__Exercise__
Once the pictures are set aside, copy everything else in the records exactly.

__Extracted data__
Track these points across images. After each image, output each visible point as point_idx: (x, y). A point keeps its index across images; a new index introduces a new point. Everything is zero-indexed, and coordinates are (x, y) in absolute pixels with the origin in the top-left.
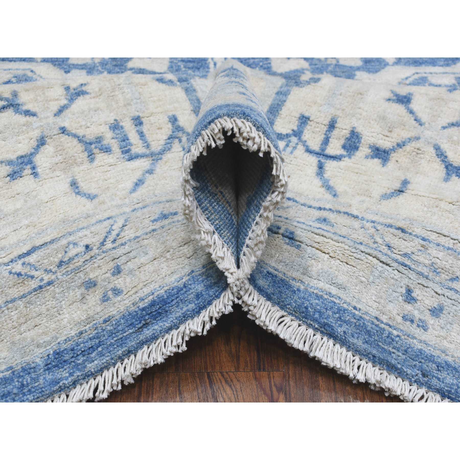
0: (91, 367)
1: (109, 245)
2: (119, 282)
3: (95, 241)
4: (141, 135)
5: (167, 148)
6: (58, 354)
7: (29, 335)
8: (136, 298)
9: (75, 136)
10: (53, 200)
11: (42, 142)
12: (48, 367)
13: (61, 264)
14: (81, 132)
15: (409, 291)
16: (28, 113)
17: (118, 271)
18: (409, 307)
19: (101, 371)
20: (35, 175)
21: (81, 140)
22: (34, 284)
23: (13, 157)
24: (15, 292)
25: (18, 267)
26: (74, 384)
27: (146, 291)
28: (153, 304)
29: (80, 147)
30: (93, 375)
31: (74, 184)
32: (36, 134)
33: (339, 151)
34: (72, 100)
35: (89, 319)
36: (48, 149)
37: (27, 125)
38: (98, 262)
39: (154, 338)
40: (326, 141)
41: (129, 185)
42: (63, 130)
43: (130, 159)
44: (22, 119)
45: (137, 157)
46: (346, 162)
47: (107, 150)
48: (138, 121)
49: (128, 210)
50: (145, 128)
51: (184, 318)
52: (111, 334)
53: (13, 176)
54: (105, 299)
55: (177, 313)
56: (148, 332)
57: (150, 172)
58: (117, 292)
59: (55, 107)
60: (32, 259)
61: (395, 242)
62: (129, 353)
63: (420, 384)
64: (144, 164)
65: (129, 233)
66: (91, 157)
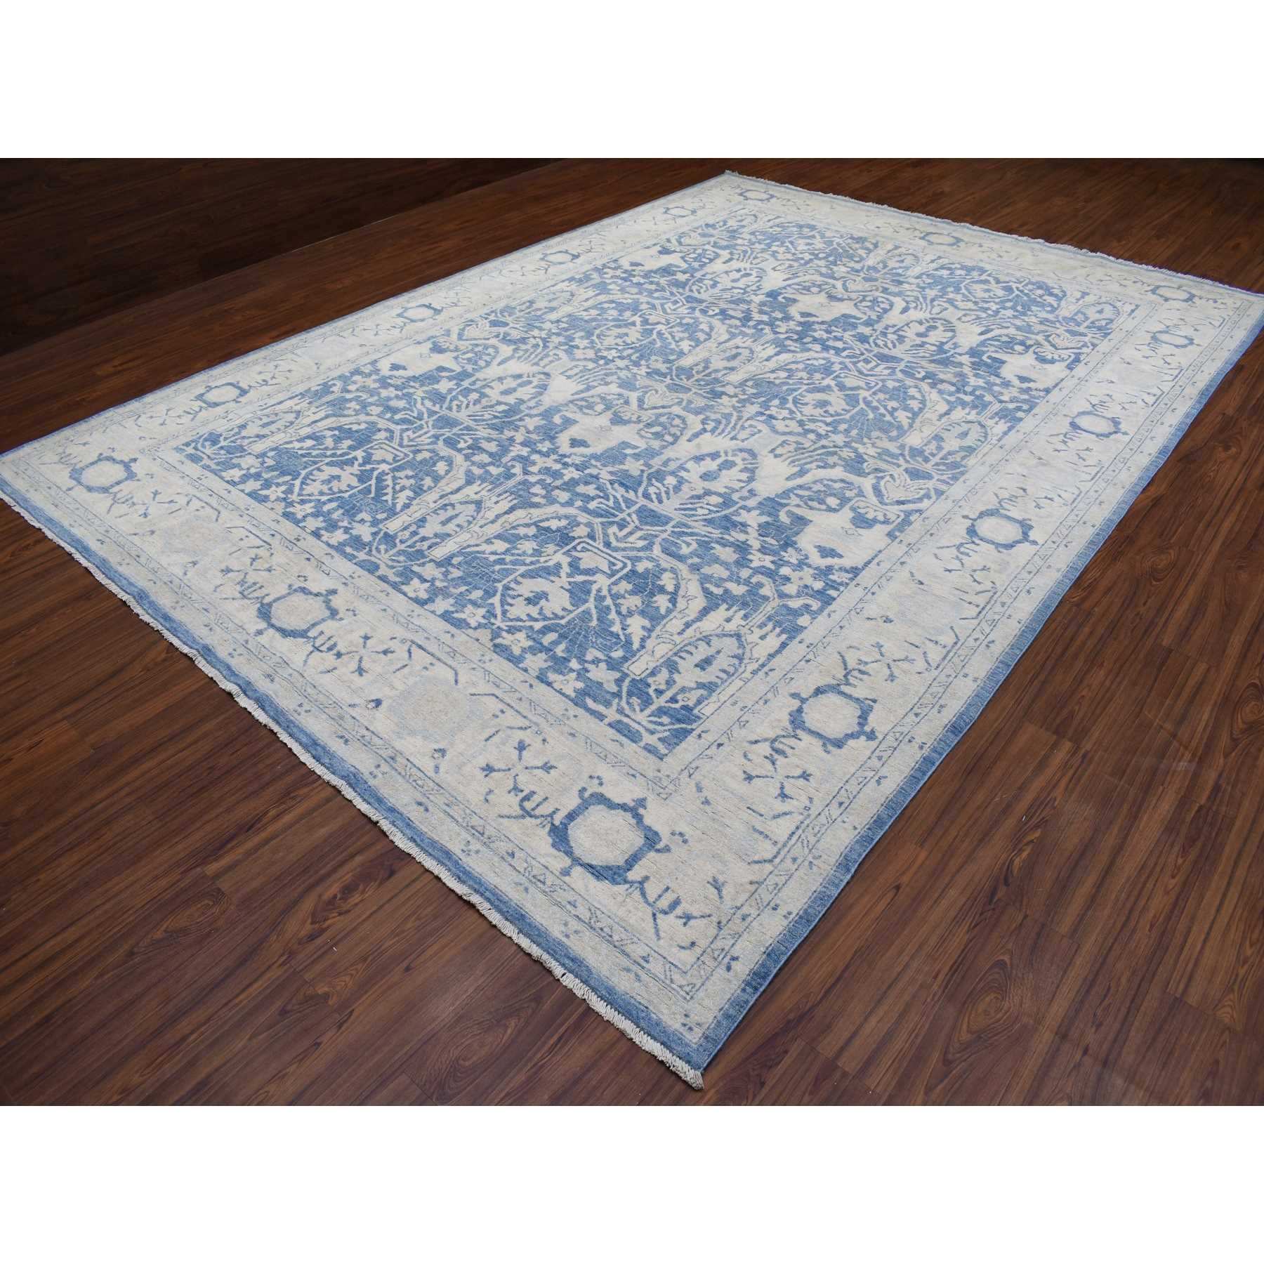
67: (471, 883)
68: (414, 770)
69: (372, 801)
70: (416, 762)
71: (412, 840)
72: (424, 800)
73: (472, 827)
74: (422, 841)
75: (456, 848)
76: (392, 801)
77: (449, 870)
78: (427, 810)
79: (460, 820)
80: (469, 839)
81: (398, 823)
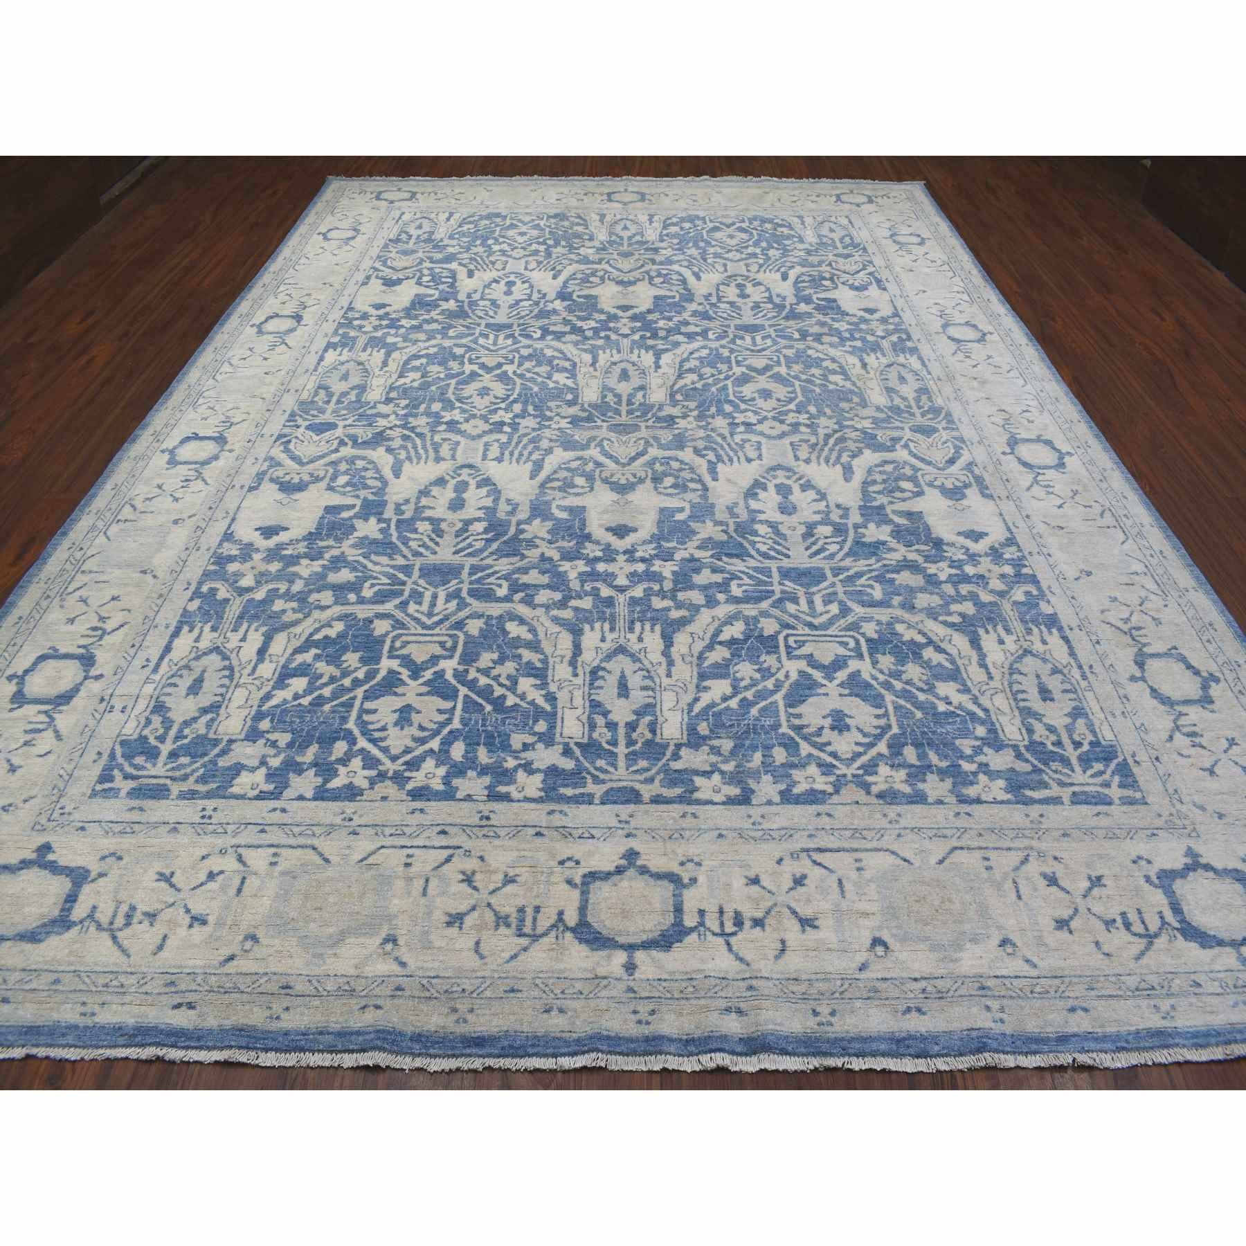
0: (432, 1051)
1: (475, 995)
2: (469, 1017)
3: (469, 988)
4: (535, 919)
5: (545, 934)
6: (419, 1035)
7: (411, 1018)
8: (472, 1029)
9: (494, 910)
10: (461, 950)
11: (473, 908)
12: (411, 1039)
13: (446, 991)
14: (498, 909)
15: (814, 1011)
16: (475, 888)
17: (471, 1011)
18: (818, 1018)
19: (435, 1056)
20: (461, 928)
21: (496, 913)
22: (428, 994)
23: (454, 912)
24: (417, 994)
25: (425, 982)
26: (419, 1055)
27: (479, 1029)
28: (478, 1038)
29: (493, 918)
30: (431, 1056)
31: (478, 943)
32: (473, 902)
33: (734, 929)
34: (504, 885)
35: (444, 1027)
36: (475, 914)
37: (471, 895)
38: (464, 1001)
39: (470, 1055)
40: (722, 924)
41: (507, 955)
42: (489, 905)
43: (519, 936)
44: (470, 891)
45: (524, 935)
46: (740, 936)
47: (508, 926)
48: (537, 909)
49: (496, 975)
50: (539, 916)
51: (490, 1056)
52: (450, 1041)
53: (449, 924)
54: (457, 1021)
55: (489, 1050)
56: (468, 1051)
57: (525, 949)
58: (465, 1021)
59: (491, 887)
60: (434, 981)
61: (795, 989)
62: (453, 1056)
63: (843, 1056)
64: (524, 941)
65: (488, 994)
66: (497, 927)
67: (1213, 1040)
68: (1016, 982)
69: (1034, 1047)
70: (1004, 972)
71: (1120, 1049)
72: (1070, 1003)
73: (1137, 989)
74: (1127, 1042)
75: (1156, 1022)
76: (1051, 1031)
77: (1184, 1046)
78: (1086, 1010)
79: (1120, 993)
80: (1152, 1003)
81: (1087, 1045)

__Task response__
Track these points across images. After each image, output each visible point as point_idx: (x, y). A point keeps its index across images; a new index introduces a new point. Everything is zero-indexed, and coordinates are (x, y) in absolute pixels with the origin in the top-left.
0: (91, 367)
1: (109, 245)
2: (119, 282)
3: (95, 241)
4: (141, 135)
5: (167, 148)
6: (58, 354)
7: (29, 335)
8: (136, 298)
9: (75, 136)
10: (53, 200)
11: (42, 142)
12: (48, 367)
13: (61, 264)
14: (81, 132)
15: (409, 291)
16: (28, 113)
17: (118, 271)
18: (409, 307)
19: (101, 371)
20: (35, 175)
21: (81, 140)
22: (34, 284)
23: (13, 157)
24: (15, 292)
25: (18, 267)
26: (74, 384)
27: (146, 291)
28: (153, 304)
29: (80, 147)
30: (93, 375)
31: (74, 184)
32: (36, 134)
33: (339, 151)
34: (72, 100)
35: (89, 319)
36: (48, 149)
37: (27, 125)
38: (98, 262)
39: (154, 338)
40: (326, 141)
41: (129, 185)
42: (63, 130)
43: (130, 159)
44: (22, 119)
45: (137, 157)
46: (346, 162)
47: (107, 150)
48: (138, 121)
49: (128, 210)
50: (145, 128)
51: (184, 318)
52: (111, 334)
53: (13, 176)
54: (105, 299)
55: (177, 313)
56: (148, 332)
57: (150, 172)
58: (117, 292)
59: (55, 107)
60: (32, 259)
61: (395, 242)
62: (129, 353)
63: (420, 384)
64: (144, 164)
65: (129, 233)
66: (91, 157)
67: (471, 883)
68: (414, 770)
69: (372, 801)
70: (416, 762)
71: (412, 840)
72: (424, 800)
73: (472, 827)
74: (422, 841)
75: (456, 848)
76: (392, 801)
77: (449, 870)
78: (427, 810)
79: (460, 820)
80: (469, 839)
81: (398, 823)
0: (432, 1051)
1: (475, 995)
2: (469, 1017)
3: (469, 988)
4: (535, 919)
5: (545, 934)
6: (419, 1035)
7: (411, 1018)
8: (472, 1029)
9: (494, 910)
10: (461, 950)
11: (473, 908)
12: (411, 1039)
13: (446, 991)
14: (498, 909)
15: (814, 1011)
16: (475, 888)
17: (471, 1011)
18: (818, 1018)
19: (435, 1056)
20: (461, 928)
21: (496, 913)
22: (428, 994)
23: (454, 912)
24: (417, 994)
25: (425, 982)
26: (419, 1055)
27: (479, 1029)
28: (478, 1038)
29: (493, 918)
30: (431, 1056)
31: (478, 943)
32: (473, 902)
33: (734, 929)
34: (504, 885)
35: (444, 1027)
36: (475, 914)
37: (471, 895)
38: (464, 1001)
39: (470, 1055)
40: (722, 924)
41: (507, 955)
42: (489, 905)
43: (519, 936)
44: (470, 891)
45: (524, 935)
46: (740, 936)
47: (508, 926)
48: (537, 909)
49: (496, 975)
50: (539, 916)
51: (490, 1056)
52: (450, 1041)
53: (449, 924)
54: (457, 1021)
55: (489, 1050)
56: (468, 1051)
57: (525, 949)
58: (465, 1021)
59: (491, 887)
60: (434, 981)
61: (795, 989)
62: (453, 1056)
63: (843, 1056)
64: (524, 941)
65: (488, 994)
66: (497, 927)
67: (1213, 1040)
68: (1016, 982)
69: (1034, 1047)
70: (1004, 972)
71: (1120, 1049)
72: (1070, 1003)
73: (1137, 989)
74: (1127, 1042)
75: (1156, 1022)
76: (1051, 1031)
77: (1184, 1046)
78: (1086, 1010)
79: (1120, 993)
80: (1152, 1003)
81: (1087, 1045)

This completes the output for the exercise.